I, like more than 12,000 Jefferson Countians, cast my vote early, not because I was particularly eager to support any candidate but more because I wasn’t entirely sure that I could convince myself to stand in a long line on Election Day. Usually, I am kind of excited on Election Day and enjoy the process. Not so this year. This year I am ready to move on. Let’s face it. No matter who wins this election, we, the people, have already lost. Don’t get me wrong. I believe that it is time for a change in the political landscape. Things have been progressively going down for years, picking up steam as they go. The establishment on both sides of the aisle are so out of touch with the real lives of everyday people that they might as well be governing from Mars. Perhaps, just perhaps, the upside of this election will be the realization that the general public, the majority, are not as partisan as the establishment. We live here in the real world where compromise and co existence are a part of daily living. We do not have security or expense accounts or million dollar bank accounts. Most of us do not have to worry or think about bribes. We have nothing that anyone wants. Our ethical standards are not a mandate that we try to edge around. They are the code that we live by because faith or family taught us lessons early. Certainly not everyone in politics is looking for a path around ethics and not every citizen tries to lead a clean, good life. The difference is that politicians make policy that the public must adhere to and therefore they should be held to, if not a higher standard, at least the same bar. Not everyone lives in the mean streets of Chicago, some of us live in rural America but we have challenges just the same. It would be nice if someone would remember us, even if our electoral votes don’t count as much as those in other parts of the Country.
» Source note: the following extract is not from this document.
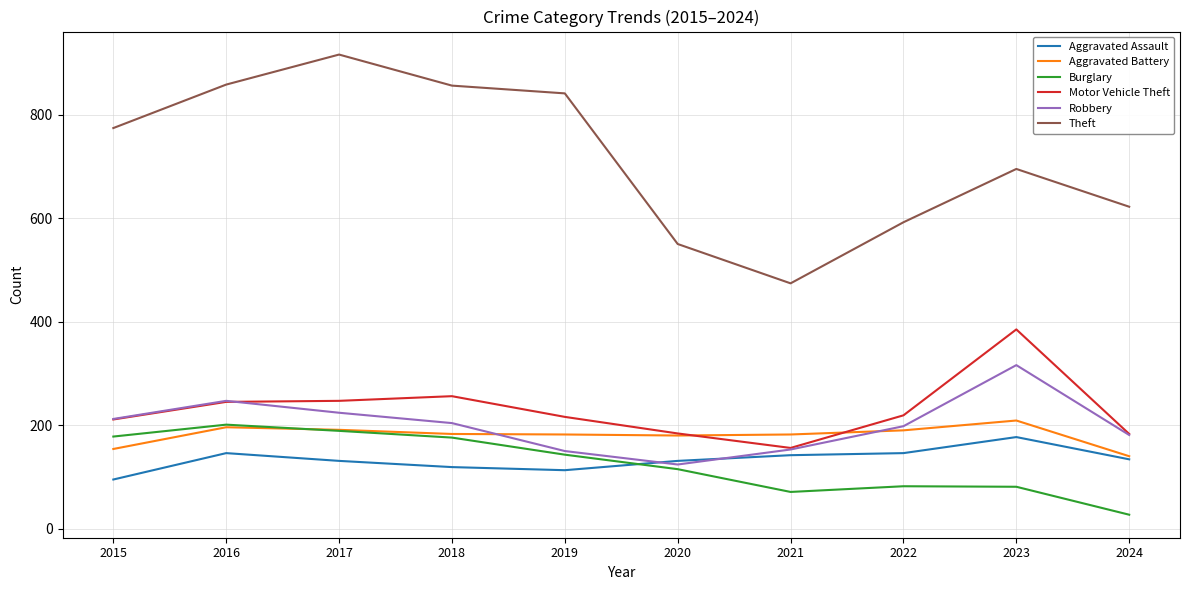

Count the number of data series in this chart.

6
Maybe, just maybe, things will change. I don’t know. The only thing that I do know for sure is that on November 9th we are going to wake up and be living in a new world because when something is torn apart it can never be exactly what it was before. Better or Worse? I guess we will all have to wait and see. Like any deep wound, real healing comes from the bottom up. The future of the United States of America really is in the hands of the people. The Washington elite cannot just rub some salve on it and pass it off as healed. And perhaps, for them, that is the scariest thing of all.

Tuesday is Election Day. If you haven’t already, please go vote.